La fillette près de la poubelle
Ce matin, je marchais dans la rue quand j’ai aperçu une petite fille de cinq ou six ans.
Elle se tenait près d’une grande poubelle et pleurait à chaudes larmes.
Ses sanglots étaient si forts qu’elle en perdait presque son souffle. Ses lèvres tremblaient et elle répétait sans cesse un seul mot :
— Ma… ma… maman…
Au début, j’ai cru qu’elle pleurait à cause d’un jouet jeté à la poubelle. En m’approchant, j’ai vu un vieil ours en peluche avec une oreille arrachée, abandonné parmi les ordures. J’ai pensé que ses parents l’avaient simplement jeté et que la fillette était trop attachée à son jouet.
Je me suis accroupie doucement et lui ai dit :
— Petite, tu pleures pour ton jouet ? Ne t’inquiète pas, il était vieux. Tes parents t’en achèteront un nouveau, encore plus beau.
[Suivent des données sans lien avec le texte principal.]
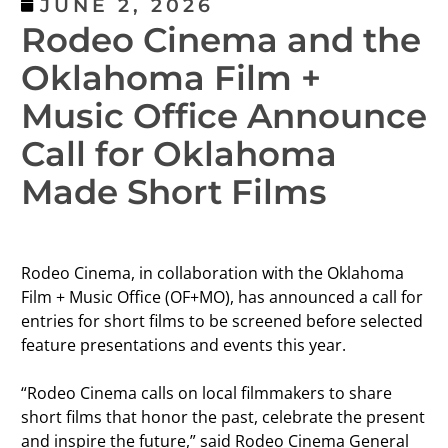
JUNE 2, 2026
Rodeo Cinema and the
Oklahoma Film +
Music Office Announce
Call for Oklahoma
Made Short Films
Rodeo Cinema, in collaboration with the Oklahoma
Film + Music Office (OF+MO), has announced a call for
entries for short films to be screened before selected
feature presentations and events this year.
“Rodeo Cinema calls on local filmmakers to share
short films that honor the past, celebrate the present
and inspire the future,” said Rodeo Cinema General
Mais la fillette secoua la tête avec force, et entre deux sanglots, elle murmura :
— Non… ce n’est pas pour le jouet.
Puis elle recommença à pleurer encore plus fort. Entre deux respirations, elle répétait toujours :
— Ma… ma… maman…
Mon cœur s’est serré. Je lui ai demandé :
— Alors qu’est-ce qui s’est passé ? Comment puis-je t’aider ?
La petite hésita longtemps, comme si elle craignait de trop en dire. Puis, à voix basse, elle lâcha :
— Ma maman… elle est là-dedans.
Je me suis figée.
— Que veux-tu dire par “là-dedans” ? Où est ta maman ?
Elle a inspiré profondément et, d’une voix tremblante, a soufflé :
— Maman… est dans la poubelle.
Un frisson glacé m’a traversée. Sans réfléchir, j’ai sorti mon téléphone et appelé immédiatement la police.
Quand les agents sont arrivés, ils ont fouillé le conteneur avec précaution. Ce qu’ils ont découvert nous a glacés d’horreur : à l’intérieur, il y avait bien une femme. Inconsciente, mais encore vivante.
Plus tard, on a appris qu’une dispute avait éclaté la veille au soir. Le mari, hors de lui, avait poussé sa femme. Elle était tombée, s’était cognée la tête, et lui avait cru qu’elle était morte. Pris de panique, il avait voulu se débarrasser du corps… en oubliant un détail terrible : leur petite fille avait tout vu.
C’est grâce au courage de cette enfant que la vérité a été révélée et que la femme a pu être sauvée à temps.